Índice de Capítulo

    Os homens o golpeavam com tudo o que encontravam. Marretas pesadas que rachavam o ar antes de atingir carne e osso. Espadas mal afiadas, mas letais em sua brutalidade, rasgando a pele. Porretes, canos enferrujados, correntes.

    Qualquer coisa servia.

    Qualquer objeto que pudesse ferir era empunhado com fúria.

    Eles não paravam.

    Os impactos reverberavam no interior do galpão enquanto Hazan permanecia encurralado, com as costas prensadas contra a parede.

    Não tinha espaço para escapar, nem mesmo para pensar. Mantinha os antebraços em guarda, protegendo a cabeça e o abdômen, os pontos mais frágeis.

    Mas a guarda não bastava.

    Mesmo com um corpo treinado e a experiência de saber apanhar, ele não era imune aos danos causados. A pele rasgava aos poucos. Os músculos exigiam descanso. E os ossos sofriam pequenas rachaduras.

    Sangue escorria quente, lento, em filetes que desenhavam constelações vermelhas sobre o chão sujo.

    Os gritos dos inimigos pareciam distantes, abafados por um zumbido que se instalara em seus ouvidos. 

    Era como estar submerso, afundando lentamente em um mar de sofrimento. E ainda assim… não havia raiva em seus olhos. Apenas foco. Um foco tênue, vacilante, mas ainda aceso.

    Segundo após segundo, apanhava. Apanhava, pois não tinha mais nada a oferecer além do próprio corpo para o combate.

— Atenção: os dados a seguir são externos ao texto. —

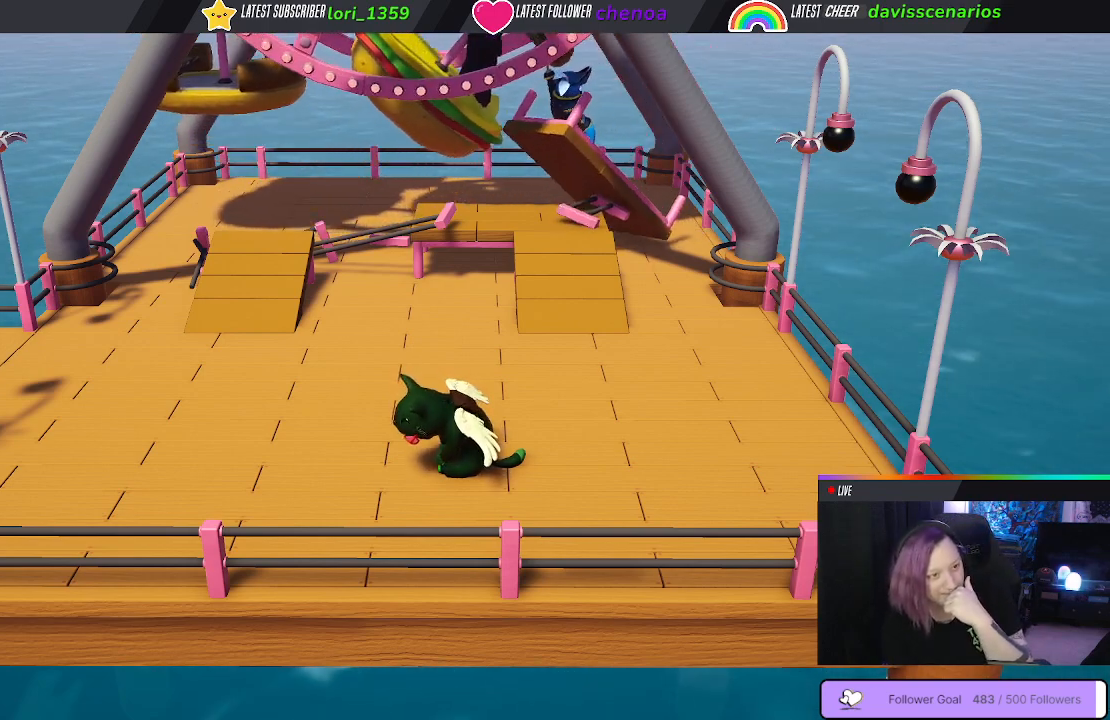
{"buttons": ["A"], "left_stick": "center", "right_stick": "center", "events": []}
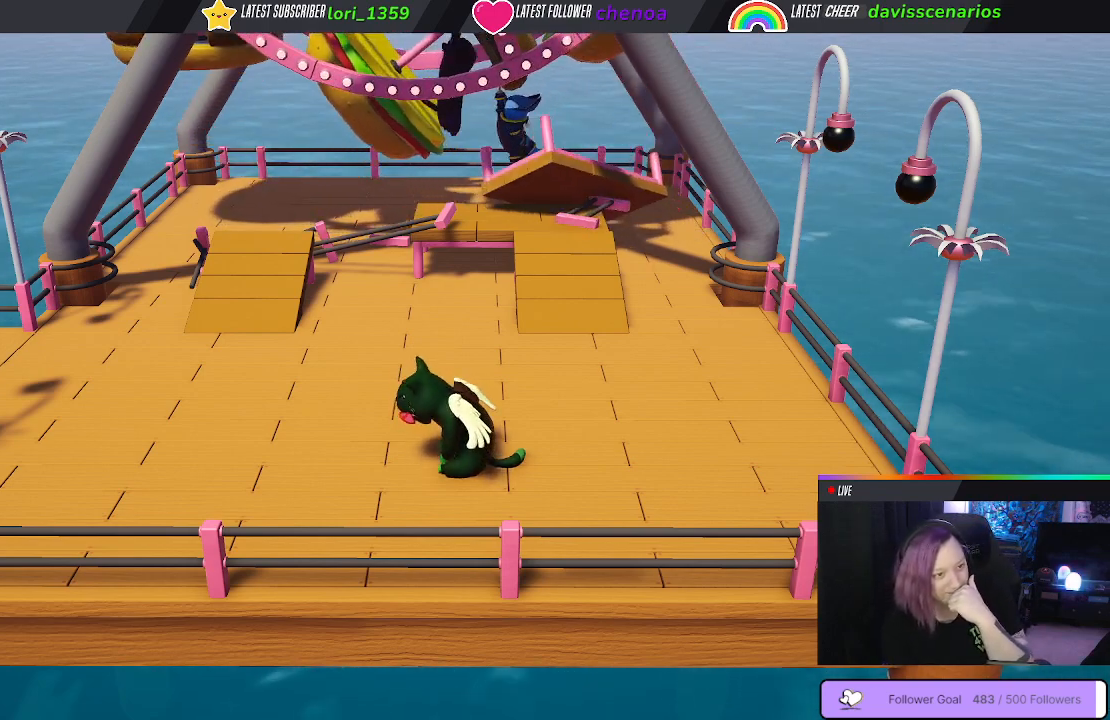
{"buttons": ["A"], "left_stick": "center", "right_stick": "center", "events": []}
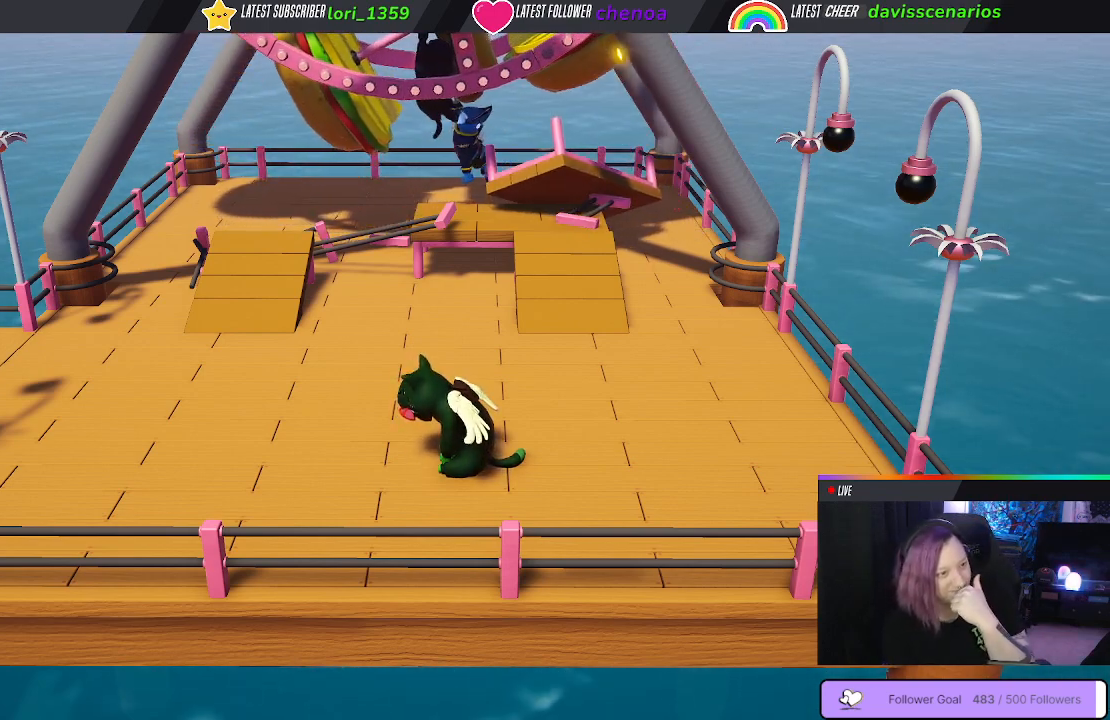
{"buttons": ["A"], "left_stick": "center", "right_stick": "center", "events": []}
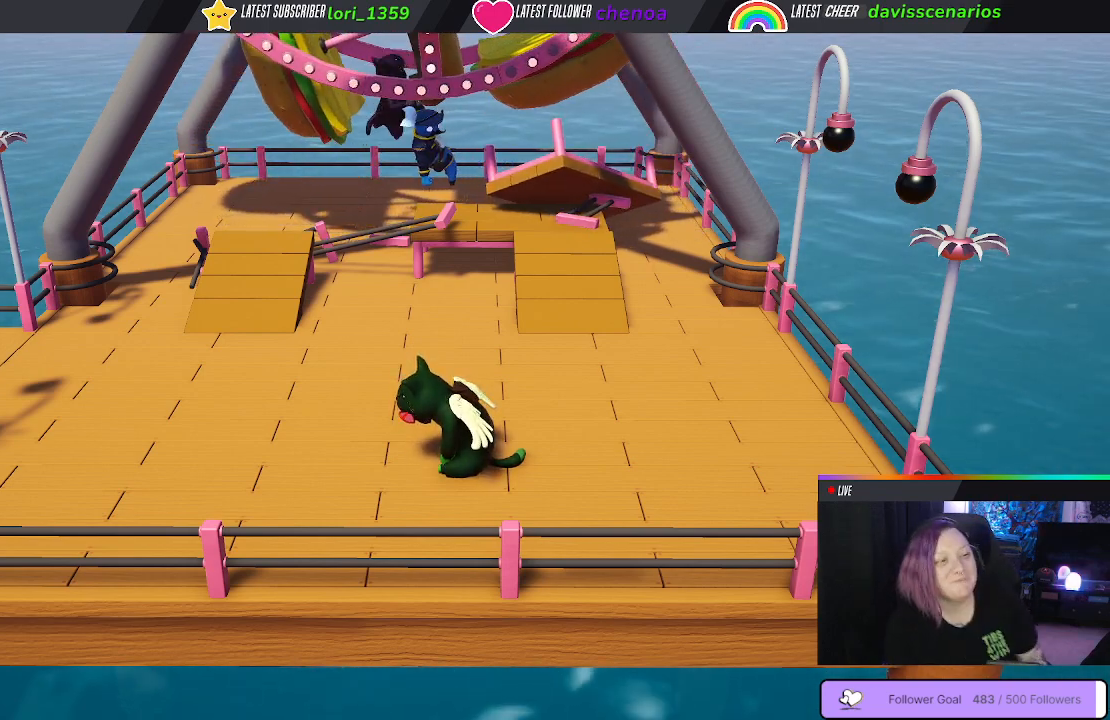
{"buttons": ["A"], "left_stick": "center", "right_stick": "center", "events": []}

    Quanto mais ele aguentaria? Quanto tempo um corpo poderia suportar antes de quebrar completamente?

    Os agressores não sabiam. E por isso continuavam. Porque ainda existia movimento. Porque ele ainda respirava. E enquanto houvesse vida, haveria a necessidade de esmagá-la. 

    E esmagar Hazan parecia, naquele momento, a única maneira de garantir que eles não seriam esmagados. A adrenalina e a fúria ultrapassou qualquer linha de raciocínio que pudesse ser mantida.


    — Se Hazan é forte? — indagou Calista, sentada na mesa de seu escritório com alguns documentos em mãos. Usava óculos retangulares que lhe davam um ar intelectual.

     — Acha que não sei dos rumores? Vocês treinaram, não foi? Mirna me contou. — Agnis pontuou, com os braços cruzados. — E sai de cima da mesa, você tem uma cadeira para isso!

    Hehehe, quando foi a última vez que você viu essa mesa vazia, hein? 

    Sempre que você passa todo o seu trabalho para mim. E não muda de assunto.

    Ela fez uma expressão triste, ajeitando os óculos com o indicador da mesma forma que Agnis, e então exibiu um sorriso nostálgico. — Qual você acha que é o aspecto mais importante de uma luta?

    Ele coçou o queixo e pensou alto:

    — Força, talvez. Esmagar o inimigo antes que ele se mexa. Ou inteligência, para antecipar movimentos. Mas pensando melhor… eu apostaria na velocidade. Quem ataca primeiro, sobrevive.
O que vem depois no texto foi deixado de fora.